Republicans and immigration reform

The House Republican leadership is trying to sell their colleagues on a series of broad immigration principles, including a path to legal status for those here illegally.

Politico reports that “Speaker John Boehner’s leadership team introduced the principles at their annual policy retreat here. Top Republicans circulated a tightly held one-page memo titled “standards for immigration reform” toward the tail-end of a day that include strategy conversations about Obamacare, the economy and the national debt.

“In the private meeting where the language was introduced, Boehner (R-Ohio) told Republicans that the standards are “as far as we are willing to go.”

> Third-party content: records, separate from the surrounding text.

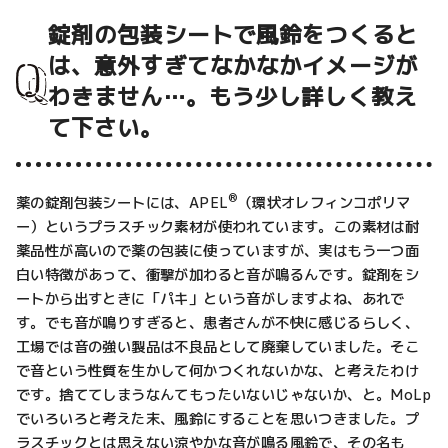
錠剤の包装シートで風鈴をつくると
は、意外すぎてなかなかイメージが
わきません…。もう少し詳しく教え
て下さい。
®
薬の錠剤包装シートには、APEL
（環状オレフィンコポリマ
ー）というプラスチック素材が使われています。この素材は耐
薬品性が高いので薬の包装に使っていますが、実はもう一つ面
白い特徴があって、衝撃が加わると音が鳴るんです。錠剤をシ
ートから出すときに「パキ」という音がしますよね、あれで
す。でも音が鳴りすぎると、患者さんが不快に感じるらしく、
工場では音の強い製品は不良品として廃棄していました。そこ
で音という性質を生かして何かつくれないかな、と考えたわけ
です。捨ててしまうなんてもったいないじゃないか、と。MoLp
でいろいろと考えた末、風鈴にすることを思いつきました。プ
ラスチックとは思えない涼やかな音が鳴る風鈴で、その名も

“Nancy Pelosi said yesterday that for her caucus, it is a special path to citizenship or nothing,” Boehner said, according to a source in the room. “If Democrats insist on that, then we are not going to get anywhere this year.” Boehner said the standards represent “a fair, principled way for us to solve this issue.” The strategy marks a shift for House Republicans. In 2013, Boehner’s chamber ignored the bipartisan immigration reform bill passed by the Senate. But toward the end of last year and early this year, Boehner, Majority Leader Eric Cantor (R-Va.), Whip Kevin McCarthy (R-Calif.) and Rep. Paul Ryan (R-Wis.) began hashing out this approach to rally Republicans toward reform. “It’s important to act on immigration reform because we’re focused on jobs and economic growth, and this is about jobs and growth,” Boehner said in his pitch in the closed meeting. “Reform is also about our national security. The safety and security of our nation depends on our ability to secure our border, enforce our laws, improve channels for legal entry to the country, and identify who is here illegally.”

“Embracing legalization is a modest change for Republican leaders — some of them signaled openness to the idea last year. For a Republican Party that advocated “self-deportation” as recently as 2012, it’s a massive shift. Some Republicans fear of the political fallout from immigration reform, but the proposal suggests GOP leaders are taking the long view: Republicans need to woo the booming Hispanic population to stay relevant. At the private meeting where the proposal was unveiled, lawmakers talked about their distrust that President Barack Obama will enforce the law, according to sources inside of the room. Ryan and Boehner spoke in favor of the effort, but high-profile conservatives like Rep. Tom Price (R-Ga.) and Rep. Jeb Hensarling (R-Texas) were more suspect of the reform push. “Nobody, even those who want to get this done, trusts the president,” Rep. Mario Diaz-Balart (R-Fla.) said in a phone interview Thursday evening. “And I understand it, because I don’t either.”